Task statement:
Whenever a line carries the word "wire", pull it out of the entries.

Records provided:
################
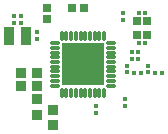
<source format=gts>
G04*
G04 #@! TF.GenerationSoftware,Altium Limited,Altium Designer,19.0.15 (446)*
G04*
G04 Layer_Color=8388736*
%FSLAX24Y24*%
%MOIN*%
G70*
G01*
G75*
%ADD28R,0.0146X0.0157*%
%ADD29R,0.0166X0.0178*%
%ADD30R,0.0178X0.0166*%
%ADD31R,0.0277X0.0316*%
%ADD32R,0.0296X0.0257*%
%ADD33R,0.0355X0.0611*%
%ADD34R,0.0355X0.0375*%
%ADD35R,0.0257X0.0296*%
%ADD36R,0.0375X0.0355*%
%ADD37R,0.1438X0.1438*%
%ADD38O,0.0139X0.0395*%
%ADD39O,0.0395X0.0139*%
%ADD40C,0.0300*%
D28*
X1852Y185D02*
D03*
X1628D02*
D03*
D29*
X1852Y415D02*
D03*
X1628D02*
D03*
X1858Y715D02*
D03*
X2082D02*
D03*
X2082Y1715D02*
D03*
X1858D02*
D03*
X2408Y-276D02*
D03*
X2632D02*
D03*
X1699D02*
D03*
X1923D02*
D03*
D30*
X1339Y1697D02*
D03*
Y1472D02*
D03*
X423Y-1608D02*
D03*
Y-1384D02*
D03*
X1417Y-1372D02*
D03*
Y-1148D02*
D03*
X-1516Y1067D02*
D03*
Y843D02*
D03*
X1457Y-270D02*
D03*
Y-45D02*
D03*
X-2283Y1608D02*
D03*
Y1384D02*
D03*
X-2047Y1608D02*
D03*
Y1384D02*
D03*
X2165Y-270D02*
D03*
Y-45D02*
D03*
D31*
X1803Y979D02*
D03*
X2137D02*
D03*
Y1431D02*
D03*
X1803Y1431D02*
D03*
D32*
X29Y1876D02*
D03*
X-364D02*
D03*
D33*
X-1880Y945D02*
D03*
X-2451D02*
D03*
D34*
X-1545Y-276D02*
D03*
X-2077D02*
D03*
X-1545Y-709D02*
D03*
X-2077D02*
D03*
D35*
X-1181Y1890D02*
D03*
Y1496D02*
D03*
D36*
X-1535Y-1152D02*
D03*
Y-1683D02*
D03*
X-984Y-1506D02*
D03*
Y-2037D02*
D03*
D37*
X0Y0D02*
D03*
D38*
X-709Y945D02*
D03*
X-551D02*
D03*
X-394D02*
D03*
X-236D02*
D03*
X-79D02*
D03*
X79D02*
D03*
X236D02*
D03*
X394D02*
D03*
X551D02*
D03*
X709D02*
D03*
Y-945D02*
D03*
X551D02*
D03*
X394D02*
D03*
X236D02*
D03*
X79D02*
D03*
X-79D02*
D03*
X-236D02*
D03*
X-394D02*
D03*
X-551D02*
D03*
X-709D02*
D03*
D39*
X945Y709D02*
D03*
Y551D02*
D03*
Y394D02*
D03*
Y236D02*
D03*
Y79D02*
D03*
Y-79D02*
D03*
Y-236D02*
D03*
Y-394D02*
D03*
Y-551D02*
D03*
Y-709D02*
D03*
X-945D02*
D03*
Y-551D02*
D03*
Y-394D02*
D03*
Y-236D02*
D03*
Y-79D02*
D03*
Y79D02*
D03*
Y236D02*
D03*
Y394D02*
D03*
Y551D02*
D03*
Y709D02*
D03*
D40*
X433Y-433D02*
D03*
X0D02*
D03*
X-433D02*
D03*
X433Y0D02*
D03*
X0D02*
D03*
X-433D02*
D03*
X433Y433D02*
D03*
X0D02*
D03*
X-433D02*
D03*
M02*

</source>
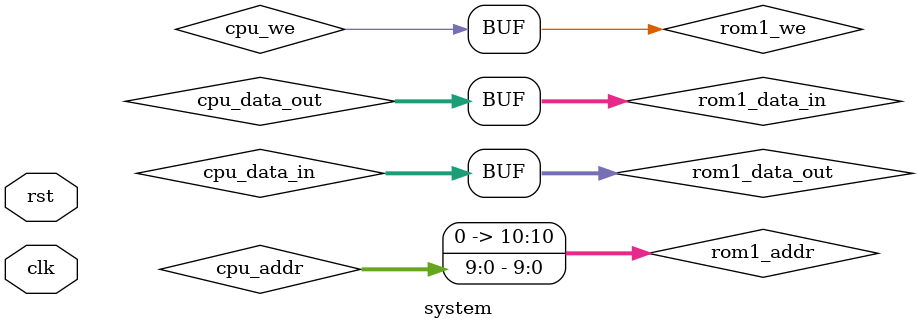
<source format=v>

module system(clk, rst);

	input clk;
	input rst;
	
	wire clk;
	wire rst;

	wire [15:0] cpu_addr;
	wire [7:0] cpu_data_in;
	wire [7:0] cpu_data_out;
	wire cpu_we;

	wire [10:0] rom1_addr;
	wire [7:0] rom1_data_in;
	wire [7:0] rom1_data_out;
	wire rom1_we;
	
	
	cpu cpu(
		.clk(clk), 
		.rst(rst), 
		.addr(cpu_addr),
		.di(cpu_data_in),
		.do(cpu_data_out),
		.we(cpu_we)
	);

	rom rom1(
		.clk(clk),
		.addr(rom1_addr),
		.di(rom1_data_in),
		.do(rom1_data_out),
		.we(rom1_we)
	);
		

	assign rom1_addr = cpu_addr[9:0];
	assign rom1_data_in = cpu_data_out;
	assign cpu_data_in = rom1_data_out;
	assign rom1_we = cpu_we;

		
endmodule
	
	
	

</source>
################
Result of this task:
	wire clk;
	wire rst;
	wire [15:0] cpu_addr;
	wire [7:0] cpu_data_in;
	wire [7:0] cpu_data_out;
	wire cpu_we;
	wire [10:0] rom1_addr;
	wire [7:0] rom1_data_in;
	wire [7:0] rom1_data_out;
	wire rom1_we;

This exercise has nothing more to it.